▸ PROVIDED TEXT
━━━
Here, the current version of R is 4.4.3, whereas the version of the data.table package is 1.17.0. I need to share this information to ensure that the results are fully reproducible, even in 10 years. An alternative is to use a Docker file which provides all relevant files and packages to run your script and replicate your results.

Empirical advice

In this section, we provide some empirical advice to follow to monitor and manage large project with multiple data sources and collaborators. First, we present the use of a general logfile to ease navigating through the code. Second, we explain how to share code and keep tracks of changes in the script over time, using software like GitHub. Finally, we provide some general advice to organize a working directory.

The logfile

To monitor projects, and more specifically long-term projects, having a logfile is highly advised. This file registers all modifications being made with information such as the date, the author, and a brief explanation. It helps to track the evolution of the project, the main changes within the project, and also individuals’ contribution to the coding part of the research project. Here is a snapshot of the logfile used for an ongoing project:


# To-do
- [ ] Make some descriptive statistics about tenure status
- [ ] Merging and comparison with Orbis database
- [ ] Need to assess the quality of changes within the BO register
- [ ] Launch a new collection for 2025
- [ ] Outcomes about rental eviction, housing maintenance and renters income to compute
- [ ] Access to the TVVI database

# Previous changes

## 25.05.06

- Code for the internal workshop is ok. RL 2db4c55 
- Figures are currently working. First push in a GitHub repo in the next weeks. RL 2db4c55
- Code review. RL 2db4c55

## 25.04.20

- New code to have matching rate per percentile. RL 688eea8
- We also account for the individual shares and highlight that the 25% rule is a main limit for transparency. RL 688eea8
- New map for Paris. RL 688eea8
Note

The logfile is most of the time written in lightweight open source format such as txt or Markdown to be easily readable and writable, regardless the OS.
━━━
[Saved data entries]
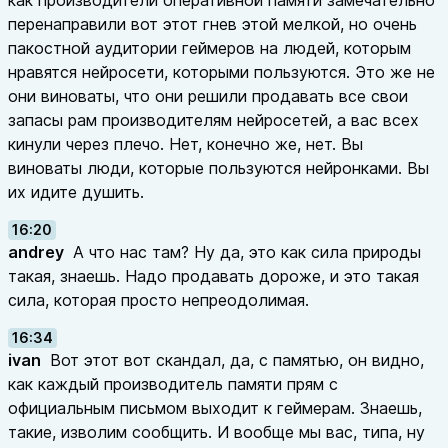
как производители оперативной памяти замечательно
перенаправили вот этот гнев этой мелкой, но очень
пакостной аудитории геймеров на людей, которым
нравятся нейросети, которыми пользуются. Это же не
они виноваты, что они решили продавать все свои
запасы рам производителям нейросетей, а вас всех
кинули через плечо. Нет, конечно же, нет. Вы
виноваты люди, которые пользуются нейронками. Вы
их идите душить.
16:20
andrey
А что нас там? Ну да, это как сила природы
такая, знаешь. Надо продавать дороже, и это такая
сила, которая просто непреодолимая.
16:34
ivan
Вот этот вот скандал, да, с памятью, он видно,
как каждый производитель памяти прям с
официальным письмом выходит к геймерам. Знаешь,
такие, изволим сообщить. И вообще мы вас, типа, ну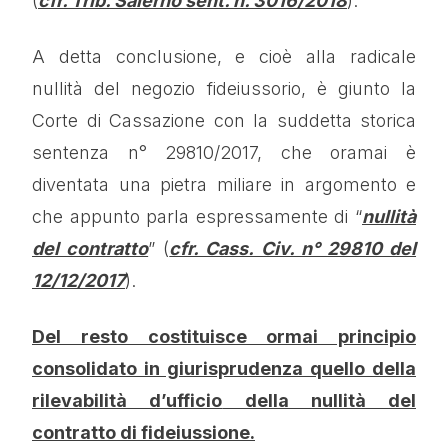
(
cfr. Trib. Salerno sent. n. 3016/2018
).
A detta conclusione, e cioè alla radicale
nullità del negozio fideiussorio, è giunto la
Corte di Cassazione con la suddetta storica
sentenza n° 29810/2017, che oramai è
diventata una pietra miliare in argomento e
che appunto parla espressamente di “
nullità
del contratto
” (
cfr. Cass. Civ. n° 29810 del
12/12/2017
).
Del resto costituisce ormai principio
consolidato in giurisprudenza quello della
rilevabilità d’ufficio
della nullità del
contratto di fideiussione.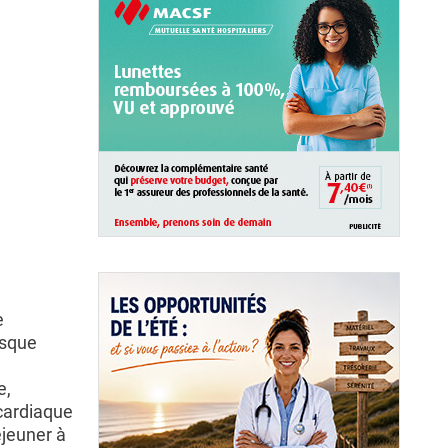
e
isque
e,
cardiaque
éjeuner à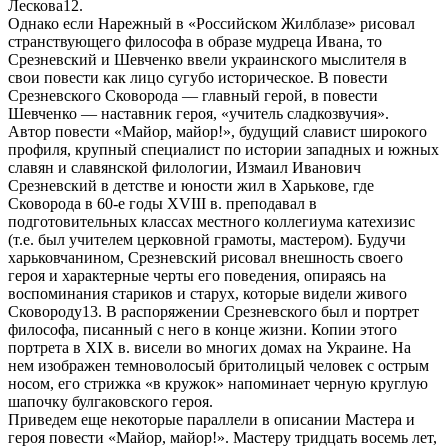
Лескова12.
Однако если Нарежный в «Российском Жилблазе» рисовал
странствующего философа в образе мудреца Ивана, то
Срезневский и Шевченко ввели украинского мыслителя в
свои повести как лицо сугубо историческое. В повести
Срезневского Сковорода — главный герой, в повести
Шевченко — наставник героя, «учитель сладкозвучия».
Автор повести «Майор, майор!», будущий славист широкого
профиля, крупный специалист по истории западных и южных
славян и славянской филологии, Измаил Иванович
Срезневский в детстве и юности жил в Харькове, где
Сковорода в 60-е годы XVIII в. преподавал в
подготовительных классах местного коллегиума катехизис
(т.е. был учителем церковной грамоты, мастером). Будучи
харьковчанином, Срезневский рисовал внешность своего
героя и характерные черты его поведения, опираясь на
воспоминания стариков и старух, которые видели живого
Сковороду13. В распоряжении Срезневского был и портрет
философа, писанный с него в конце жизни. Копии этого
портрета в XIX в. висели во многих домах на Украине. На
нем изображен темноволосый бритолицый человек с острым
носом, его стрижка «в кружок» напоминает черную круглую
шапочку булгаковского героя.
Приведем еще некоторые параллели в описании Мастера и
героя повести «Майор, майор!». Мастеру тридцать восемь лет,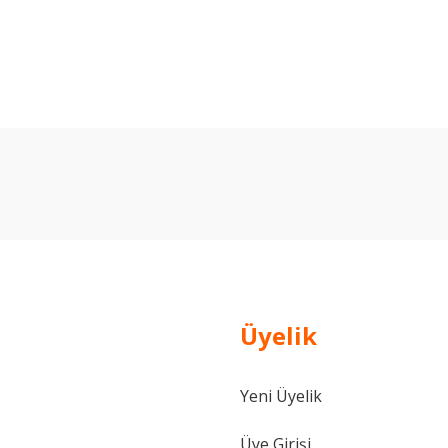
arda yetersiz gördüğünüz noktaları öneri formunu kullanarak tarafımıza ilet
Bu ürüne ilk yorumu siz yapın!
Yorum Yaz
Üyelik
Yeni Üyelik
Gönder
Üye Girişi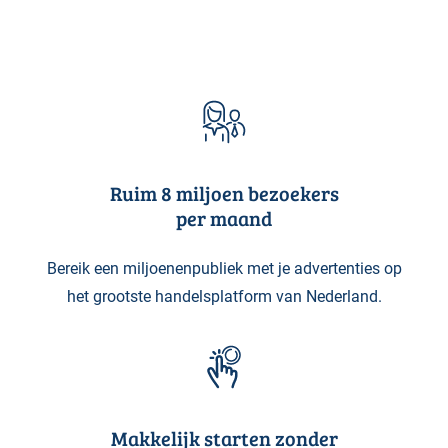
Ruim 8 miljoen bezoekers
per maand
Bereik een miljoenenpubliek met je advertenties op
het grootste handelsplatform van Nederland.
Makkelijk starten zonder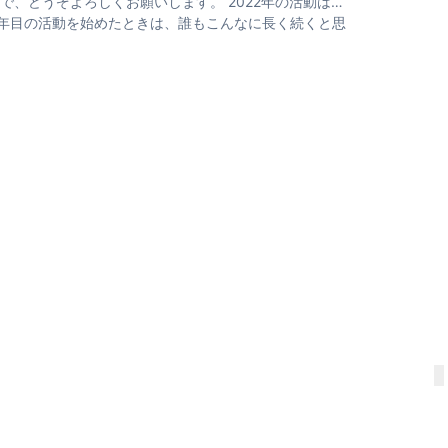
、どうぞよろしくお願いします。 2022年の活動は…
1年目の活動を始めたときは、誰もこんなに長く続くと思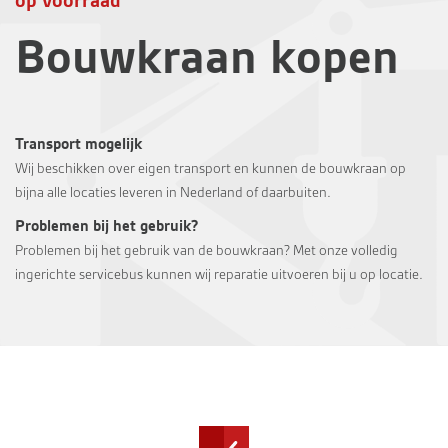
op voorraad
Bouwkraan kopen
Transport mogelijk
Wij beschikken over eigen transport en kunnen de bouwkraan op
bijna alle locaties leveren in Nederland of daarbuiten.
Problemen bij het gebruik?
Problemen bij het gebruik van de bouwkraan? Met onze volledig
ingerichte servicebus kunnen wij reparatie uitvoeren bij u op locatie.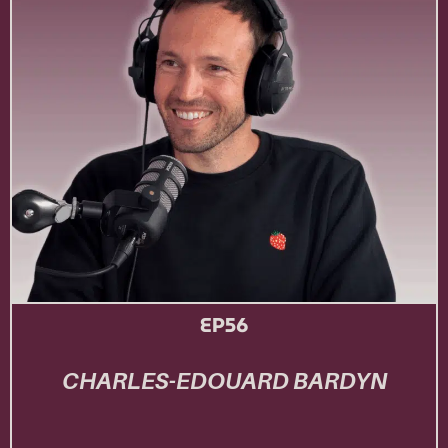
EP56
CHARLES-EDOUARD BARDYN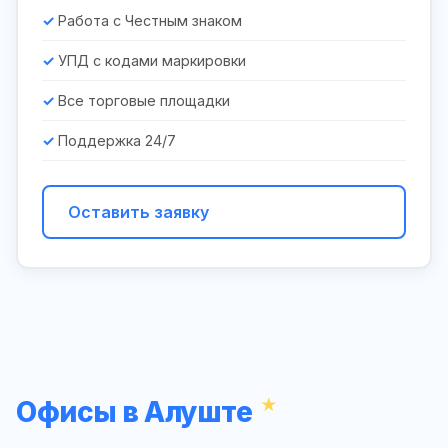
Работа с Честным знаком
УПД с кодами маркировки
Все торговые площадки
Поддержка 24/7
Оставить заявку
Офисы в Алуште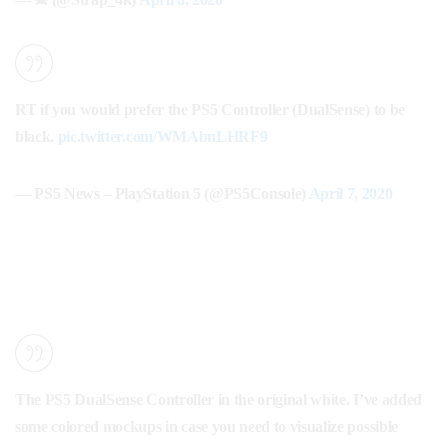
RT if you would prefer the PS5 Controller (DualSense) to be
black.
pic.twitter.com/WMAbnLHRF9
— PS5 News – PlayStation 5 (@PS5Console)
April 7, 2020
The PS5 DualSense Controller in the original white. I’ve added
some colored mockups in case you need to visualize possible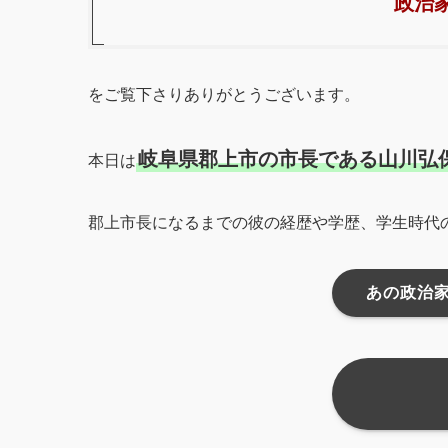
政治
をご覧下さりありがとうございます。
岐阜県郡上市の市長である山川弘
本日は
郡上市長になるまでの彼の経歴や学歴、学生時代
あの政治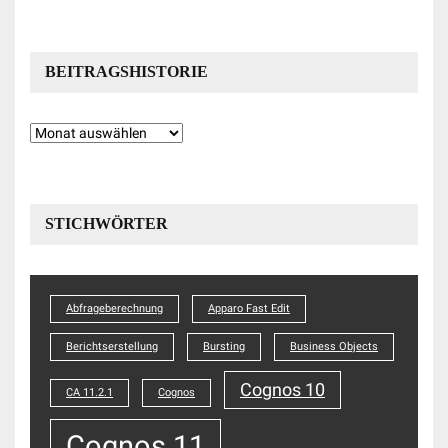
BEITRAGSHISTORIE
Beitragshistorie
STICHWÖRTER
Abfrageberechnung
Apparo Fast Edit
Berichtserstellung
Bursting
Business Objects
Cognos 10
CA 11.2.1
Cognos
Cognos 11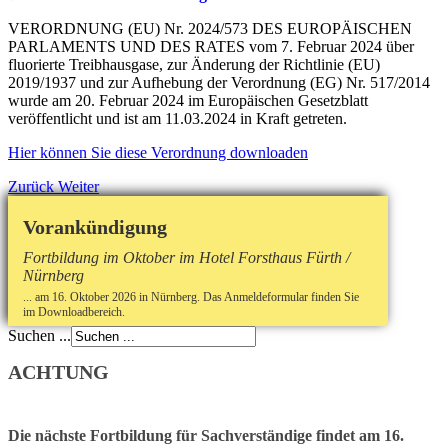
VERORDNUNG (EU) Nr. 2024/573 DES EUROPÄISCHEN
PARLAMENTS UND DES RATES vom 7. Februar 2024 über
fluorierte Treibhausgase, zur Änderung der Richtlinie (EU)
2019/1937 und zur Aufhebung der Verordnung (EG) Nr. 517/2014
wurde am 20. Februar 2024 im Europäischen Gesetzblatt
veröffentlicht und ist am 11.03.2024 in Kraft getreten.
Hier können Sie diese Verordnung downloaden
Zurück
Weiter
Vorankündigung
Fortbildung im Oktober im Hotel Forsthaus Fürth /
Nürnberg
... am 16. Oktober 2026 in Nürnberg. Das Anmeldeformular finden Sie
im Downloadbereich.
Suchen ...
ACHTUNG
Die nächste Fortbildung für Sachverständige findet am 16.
━━━
▸ LIST OF TASKS
- a) List every to-do item in the logfile snapshot from the passage on managing research projects.
- b) Continue the passage on managing research projects, starting after its final sentence.

▸ RESULTS IN ORDER
- a)
- Make some descriptive statistics about tenure status
- Merging and comparison with Orbis database
- Need to assess the quality of changes within the BO register
- Launch a new collection for 2025
- Outcomes about rental eviction, housing maintenance and renters income to compute
- Access to the TVVI database

- b)
The logfile might also contain a to-do section. Research projects are not always linear, and writing future steps to introduce in this file is useful. Indeed, when we re-open a new project, looking at a logfile provides us a good overview of what was achieved and what is needed.

Finally, sharing a logfile between contributors is a key element to coordinating your efforts. Having a look at the logfile enables all team members involved in the project to see what are the future steps to be implemented, whereas they can easily monitor previous achievements. The authorship makes communication easier, especially if there is a misunderstanding in the coding parts.

README file

The README is probably the first file an outside individual will open when accessing your research project. In your README file, you must put important information such as:

  • Title and authorship
  • The main objective of the research project
  • Information about how to access the data
  • What are the main software being used in the project
  • The license of your code, in our case this is mostly open, but it depends
  • Any explanation that helps individuals to understand you repository
Note

The README is always written in open file format, mainly Markdown.

An example of a README file


# Name of the project

## Overview
Here we discuss the objective of the project, a snapshot of the main conclusion, and potential redirection to the paper.

## Features of the code
List big steps of your code being accessible. For instance:

- Data collection
- Data cleaning
- Filtering of the dataset
- Descriptive statistics
- Econometric analysis

## License
This project is licensed under the MIT License. See the LICENSE file for repo details.

## Contact
For any questions or feedback, please contact:

Your Name: 
GitHub: 

Sharing code and versionning

Whereas comments on coding scripts, data accessibility, and transparency are the key elements for full reproducibility, the main issue is how to collaborate and have a consistent repository between the collaborators of the project. Let’s say that two members work jointly on the coding part, keeping the script up to date for both is challenging. Moreover, let’s say that you want to reproduce a figure that was produced six months ago in your script, how is it possible to smoothly do it?

The key is to have a shared repository for all team members. In such way, every change is transparent and easily accessible. In addition, you need to have all version of the coding scripts.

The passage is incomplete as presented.